TASK DESCRIPTION:
Return each record word for word and omit the pictures.

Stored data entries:
===============

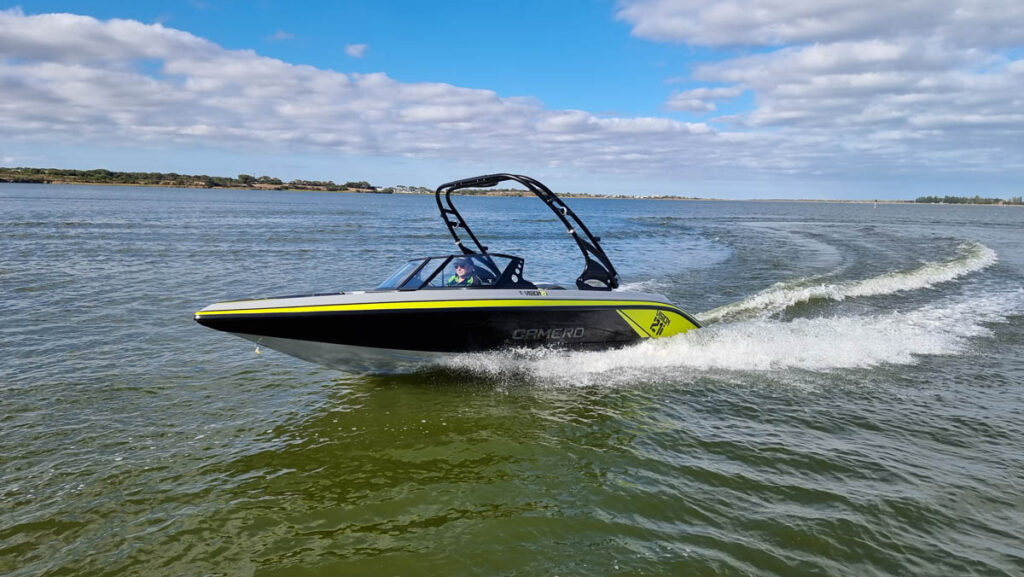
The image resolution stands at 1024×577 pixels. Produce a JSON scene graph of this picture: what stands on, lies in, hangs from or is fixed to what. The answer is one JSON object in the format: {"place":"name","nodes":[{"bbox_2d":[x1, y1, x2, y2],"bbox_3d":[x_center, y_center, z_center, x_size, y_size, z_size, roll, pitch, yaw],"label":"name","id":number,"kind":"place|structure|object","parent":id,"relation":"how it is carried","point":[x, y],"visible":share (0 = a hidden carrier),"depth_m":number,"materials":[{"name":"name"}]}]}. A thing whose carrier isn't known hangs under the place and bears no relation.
{"place":"outdoors","nodes":[
{"label":"outdoors","id":0,"kind":"place"},
{"bbox_2d":[0,166,380,192],"label":"wooded shore","id":1,"kind":"structure","parent":0,"point":[58,180],"materials":[{"name":"green plant"}]},
{"bbox_2d":[270,29,295,40],"label":"cloud","id":2,"kind":"structure","parent":0,"point":[282,33],"materials":[{"name":"white"}]},
{"bbox_2d":[345,42,368,57],"label":"cloud","id":3,"kind":"structure","parent":0,"point":[352,48],"materials":[{"name":"white"}]},
{"bbox_2d":[0,10,756,181],"label":"cloud","id":4,"kind":"structure","parent":0,"point":[76,116],"materials":[{"name":"white"}]},
{"bbox_2d":[0,182,1023,576],"label":"water","id":5,"kind":"structure","parent":0,"point":[262,425],"materials":[{"name":"liquid"}]},
{"bbox_2d":[190,174,699,374],"bbox_3d":[-0.531,-0.064,9.063,7.679,3.016,2.916,-5,10,-35],"label":"motorboat","id":6,"kind":"object","parent":5,"relation":"on","point":[615,308],"visible":0.84,"depth_m":8.16,"materials":[{"name":"black plastic"}]},
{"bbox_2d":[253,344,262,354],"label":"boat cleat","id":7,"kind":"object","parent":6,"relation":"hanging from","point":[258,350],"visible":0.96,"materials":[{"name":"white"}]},
{"bbox_2d":[378,253,528,291],"bbox_3d":[-1.007,-0.186,8.026,2.260,0.511,2.001,-5,10,-35],"label":"windshield","id":8,"kind":"object","parent":6,"relation":"attached to","point":[426,261],"visible":0.54,"depth_m":8.04,"materials":[{"name":"glass"}]},
{"bbox_2d":[444,257,481,285],"bbox_3d":[-0.609,0.069,8.170,0.824,1.096,0.831,-5,10,-35],"label":"person","id":9,"kind":"object","parent":6,"relation":"in","point":[462,270],"visible":0.42,"depth_m":8.02},
{"bbox_2d":[433,172,618,291],"bbox_3d":[0.114,-0.737,8.916,2.156,1.546,2.776,-5,10,-35],"label":"frame","id":10,"kind":"object","parent":6,"relation":"attached to","point":[439,189],"visible":0.86,"depth_m":9.02,"materials":[{"name":"black metal"}]},
{"bbox_2d":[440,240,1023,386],"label":"wake","id":11,"kind":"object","parent":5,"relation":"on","point":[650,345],"visible":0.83,"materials":[{"name":"white liquid"}]},
{"bbox_2d":[873,199,877,207],"label":"buoy","id":12,"kind":"object","parent":5,"relation":"on","point":[874,202],"visible":1,"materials":[{"name":"white"}]},
{"bbox_2d":[0,0,1023,198],"label":"sky","id":13,"kind":"structure","parent":0,"point":[28,149],"materials":[{"name":"blue"}]},
{"bbox_2d":[386,187,713,199],"label":"distant shoreline","id":14,"kind":"structure","parent":0,"point":[602,196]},
{"bbox_2d":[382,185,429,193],"label":"building","id":15,"kind":"structure","parent":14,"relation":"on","point":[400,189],"materials":[{"name":"white"}]},
{"bbox_2d":[664,85,743,113],"label":"cloud","id":16,"kind":"structure","parent":0,"point":[687,103],"materials":[{"name":"white"}]},
{"bbox_2d":[615,0,1023,176],"label":"cloud","id":17,"kind":"structure","parent":0,"point":[830,63],"materials":[{"name":"white"}]},
{"bbox_2d":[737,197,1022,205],"label":"distant shore","id":18,"kind":"structure","parent":0,"point":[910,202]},
{"bbox_2d":[913,194,1023,204],"label":"tree line","id":19,"kind":"object","parent":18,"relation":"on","point":[945,200],"visible":0.74,"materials":[{"name":"green plant"}]}
]}

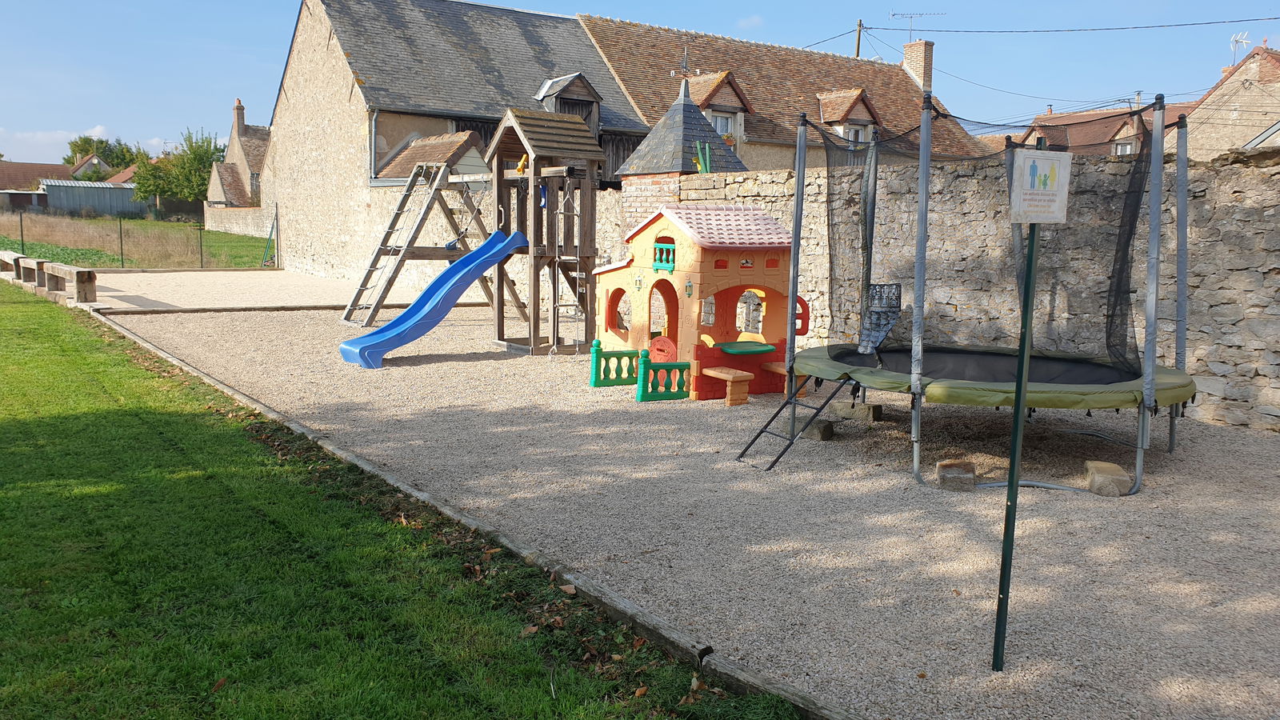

===============

TASK RESULT:
The image resolution stands at 1024×577 pixels. Produce a JSON scene graph of this picture: what stands on, lies in, hangs from or is fixed to what. The answer is one JSON object in the format: {"place":"name","nodes":[{"bbox_2d":[x1, y1, x2, y2],"bbox_3d":[x_center, y_center, z_center, x_size, y_size, z_size, roll, pitch, yaw],"label":"name","id":number,"kind":"place|structure|object","parent":id,"relation":"how it is carried","point":[x, y],"visible":share (0 = a hidden carrier),"depth_m":number,"materials":[{"name":"name"}]}]}. A thing whose carrier isn't known hangs under the place and bears no relation.
{"place":"outdoors","nodes":[
{"label":"outdoors","id":0,"kind":"place"},
{"bbox_2d":[0,166,380,192],"label":"wooded shore","id":1,"kind":"structure","parent":0,"point":[58,180],"materials":[{"name":"green plant"}]},
{"bbox_2d":[270,29,295,40],"label":"cloud","id":2,"kind":"structure","parent":0,"point":[282,33],"materials":[{"name":"white"}]},
{"bbox_2d":[345,42,368,57],"label":"cloud","id":3,"kind":"structure","parent":0,"point":[352,48],"materials":[{"name":"white"}]},
{"bbox_2d":[0,10,756,181],"label":"cloud","id":4,"kind":"structure","parent":0,"point":[76,116],"materials":[{"name":"white"}]},
{"bbox_2d":[0,182,1023,576],"label":"water","id":5,"kind":"structure","parent":0,"point":[262,425],"materials":[{"name":"liquid"}]},
{"bbox_2d":[190,174,699,374],"bbox_3d":[-0.531,-0.064,9.063,7.679,3.016,2.916,-5,10,-35],"label":"motorboat","id":6,"kind":"object","parent":5,"relation":"on","point":[615,308],"visible":0.84,"depth_m":8.16,"materials":[{"name":"black plastic"}]},
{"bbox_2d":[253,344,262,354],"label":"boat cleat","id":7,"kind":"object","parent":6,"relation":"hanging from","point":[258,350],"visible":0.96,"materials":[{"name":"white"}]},
{"bbox_2d":[378,253,528,291],"bbox_3d":[-1.007,-0.186,8.026,2.260,0.511,2.001,-5,10,-35],"label":"windshield","id":8,"kind":"object","parent":6,"relation":"attached to","point":[426,261],"visible":0.54,"depth_m":8.04,"materials":[{"name":"glass"}]},
{"bbox_2d":[444,257,481,285],"bbox_3d":[-0.609,0.069,8.170,0.824,1.096,0.831,-5,10,-35],"label":"person","id":9,"kind":"object","parent":6,"relation":"in","point":[462,270],"visible":0.42,"depth_m":8.02},
{"bbox_2d":[433,172,618,291],"bbox_3d":[0.114,-0.737,8.916,2.156,1.546,2.776,-5,10,-35],"label":"frame","id":10,"kind":"object","parent":6,"relation":"attached to","point":[439,189],"visible":0.86,"depth_m":9.02,"materials":[{"name":"black metal"}]},
{"bbox_2d":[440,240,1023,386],"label":"wake","id":11,"kind":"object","parent":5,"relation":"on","point":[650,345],"visible":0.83,"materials":[{"name":"white liquid"}]},
{"bbox_2d":[873,199,877,207],"label":"buoy","id":12,"kind":"object","parent":5,"relation":"on","point":[874,202],"visible":1,"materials":[{"name":"white"}]},
{"bbox_2d":[0,0,1023,198],"label":"sky","id":13,"kind":"structure","parent":0,"point":[28,149],"materials":[{"name":"blue"}]},
{"bbox_2d":[386,187,713,199],"label":"distant shoreline","id":14,"kind":"structure","parent":0,"point":[602,196]},
{"bbox_2d":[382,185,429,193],"label":"building","id":15,"kind":"structure","parent":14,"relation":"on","point":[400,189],"materials":[{"name":"white"}]},
{"bbox_2d":[664,85,743,113],"label":"cloud","id":16,"kind":"structure","parent":0,"point":[687,103],"materials":[{"name":"white"}]},
{"bbox_2d":[615,0,1023,176],"label":"cloud","id":17,"kind":"structure","parent":0,"point":[830,63],"materials":[{"name":"white"}]},
{"bbox_2d":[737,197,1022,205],"label":"distant shore","id":18,"kind":"structure","parent":0,"point":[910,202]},
{"bbox_2d":[913,194,1023,204],"label":"tree line","id":19,"kind":"object","parent":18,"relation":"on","point":[945,200],"visible":0.74,"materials":[{"name":"green plant"}]}
]}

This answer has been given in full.